What a year in Los Angeles has taught me…
Today is the 1 year anniversary of the day my wife and I arrived in Los Angeles to start our new lives as Californians. As seems to be the custom, in a city as transitory in the lives of many of her millions of residents, I believe this officially makes us ‘old-timers’. As such, I thought I would take a moment to reflect on what I’ve learned this year, from our new home.
Yes, it will be this nice out again tomorrow in Los Angeles
It took me a solid 90 days to get used to fact that the weather in Los Angeles was going to be somewhere between perfect and some nameless state beyond perfect every day. As a native New Englander the transition period was difficult. Every minute I could be outside, I tried to be…Because I was so very certain there was no way this weather would hold. But it does. Day in, and day out. Incredibly, the first time I saw rain on a business trip I felt the wonderful excitement of a child on Christmas morning before he knows Santa isn’t real.

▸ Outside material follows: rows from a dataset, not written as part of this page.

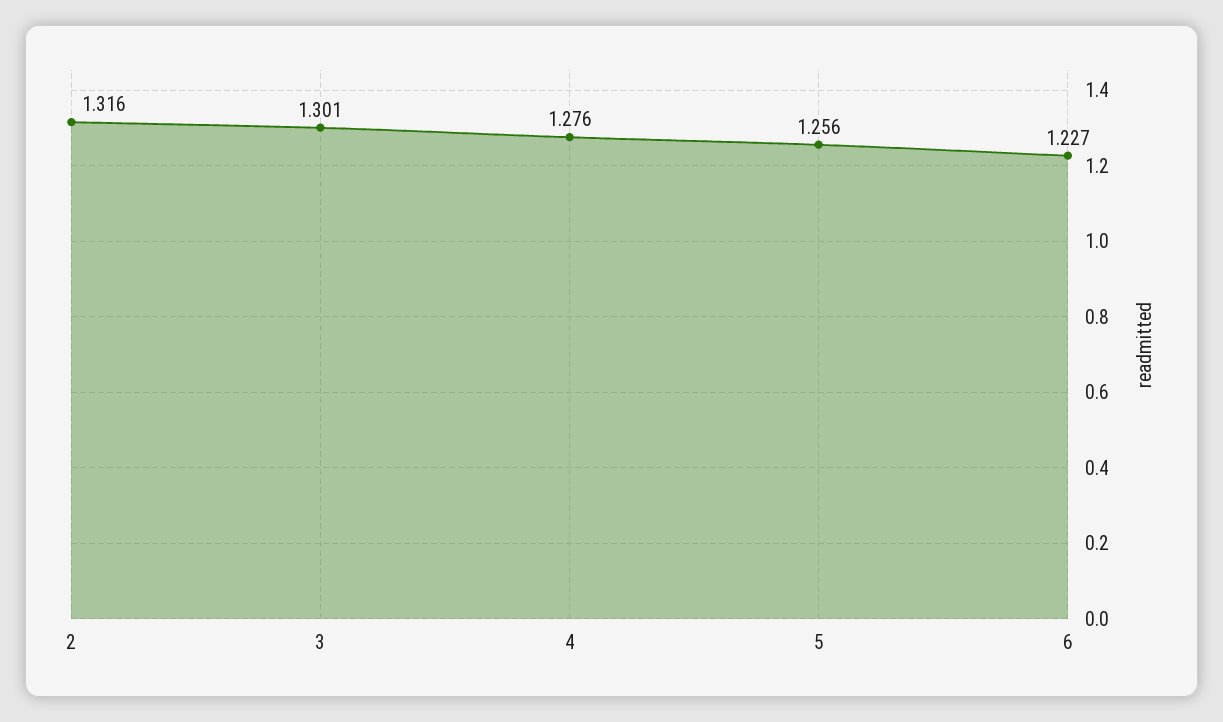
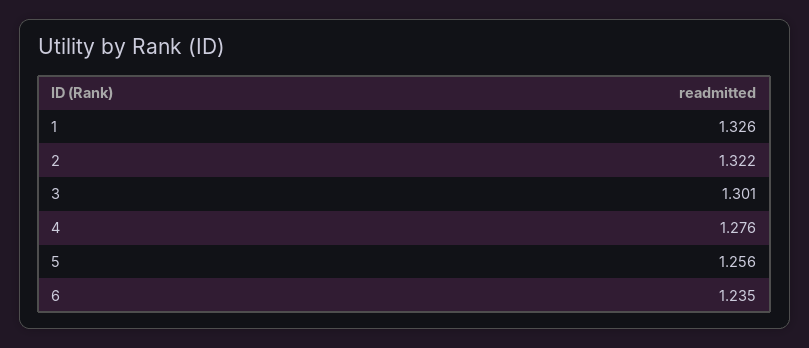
  {
-   "2": 1.316,
+   "2": 1.322,
    "3": 1.301,
    "4": 1.276,
    "5": 1.256,
-   "6": 1.227
+   "6": 1.235,
+   "1": 1.326
  }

Instead of weather, we talk about traffic
Before we moved here I remember thinking: “How bad can the traffic in Los Angeles be, anyways? I grew up in Boston…Our traffic is so bad a 14 Billion dollar civil construction project couldn’t solve it. Well, it’s worse.
I don’t really like to use hyperbole as much as I used to. What I will say is, in Los Angeles, you plan your activities around the traffic. And I now know what it feels like to leave the house with a goal and be unable to accomplish it, simply because I could not reach my destination.
You don’t live in Los Angeles, you live in a neighborhood
In my case, it’s the West Side…And I rarely travel east of the 405 unless I am in a plane. Hell, I try not to travel east of Lincoln Blvd if I can avoid it. If I could wave a magic wand, I think I would build a wall on Centinela Avenue and call it a day.
It’s kind of hard to wrap your head around the size of this place until you’ve been here. LA county covers an area which is roughly the size of Eastern Massachusetts from Worcester to Boston Harbor and from state to state on the North/South axis. And residents of the West Side have about as much in common with folks in the Valley as they have with people in another country.
Sunsets are epic, no matter what
Like the quality of the weather in Los Angeles, the sunsets are always epic. Every night, without fail, the sun slips into the Pacific with the most incredible show of beauty you’ve ever experienced. Night after glorious night. After a while you just get tired of it, which is a shame, but it is what it is. Fortunately, burritos never get old.
No matter how cool your car was back home, here it’s a joke
Unless you’re rolling in a Bugatti, or a Maserati, forget about pretending you have a cool car. Out here people give their housekeepers a Mercedes Benz to run errands and drive the kids to school. A BMW is about as cool in LA as a Toyota Corolla is in Boston. However, that’s not going to stop every jerk in a Honda Accord from trying to race you to the next red light, so get used to it. People drive loose and aggressive here. It’s a way of life.
This city is expensive, but that doesn’t mean it’s all classy
Living in LA works best if you aren’t trying to ‘make it’ as an artist, musician, or actor. I’m not saying these things aren’t important, I’m just saying LA isn’t really set up to support them anymore. Lots has been written on this subject so I’ll spare you the details…The bottom line is any neighborhood you would consider in LA is about as expensive as it gets.
But don’t think living in a fancy neighborhood is going to spare you from seeing or dealing with poverty…Because that’s not how it works here. A low-end two bedroom house in Venice Beach is going to run you around a million dollars. It also very likely comes complete with a family of mentally ill homeless people who use the crawl space under your porch for strange sex parties and other pagan rituals in the middle of the night.